Directions for this task: In the passage on language acquisition that follows, why does the division in "pretty baby" fall between ty and ba? Answer in one to three sentences.

P806
During infancy, humans rapidly develop the ability to comprehend and produce words through the language acquisition process. The language a given child acquires depends fundamentally on their environment. The mechanisms underlying language acquisition have become of interest to researchers within the past few decades. Notably, research has found a wealth of support for the role of statistical monitoring in young children’s language acquisition.
Specifically, one study examined what strategy children use when segmenting fluent speech streams into separate words. The researchers hypothesized that children statistically monitor speech sounds, then use this in determining what sounds are words. Sounds that occur in a word together should be heard more frequently than sounds that are not in words together. These infrequently-heard sounds should only occur at word divisions. For example, in the phrase “pretty baby”, pre and ty occur more frequently in English than that sounds ty and ba, indicating that this is where the word is segmented.

Given entries:
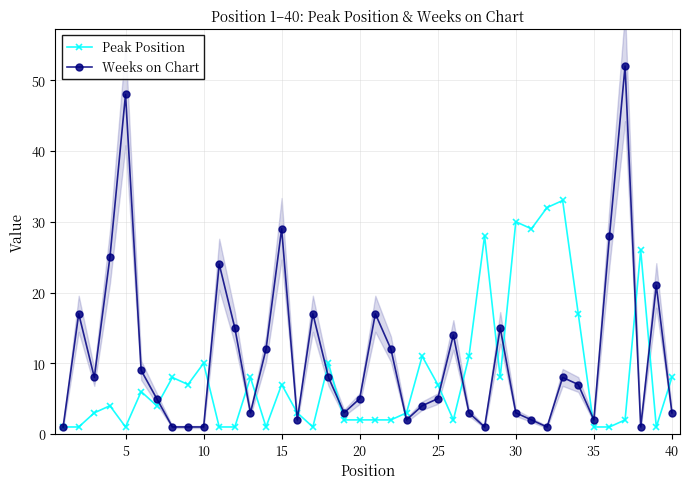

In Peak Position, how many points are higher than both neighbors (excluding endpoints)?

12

...

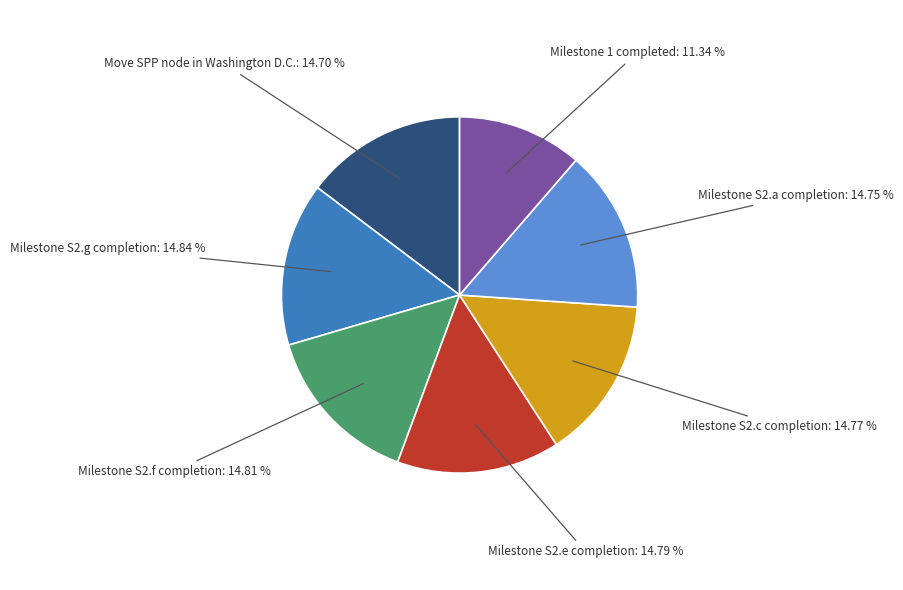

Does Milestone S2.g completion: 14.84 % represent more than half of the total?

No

Response to the task: In English, pre and ty are heard together more often than ty and ba. Sounds that belong to the same word should occur together more frequently, while infrequently heard sound pairs should occur only at word divisions. The less frequent pairing of ty and ba therefore marks the boundary between the two words.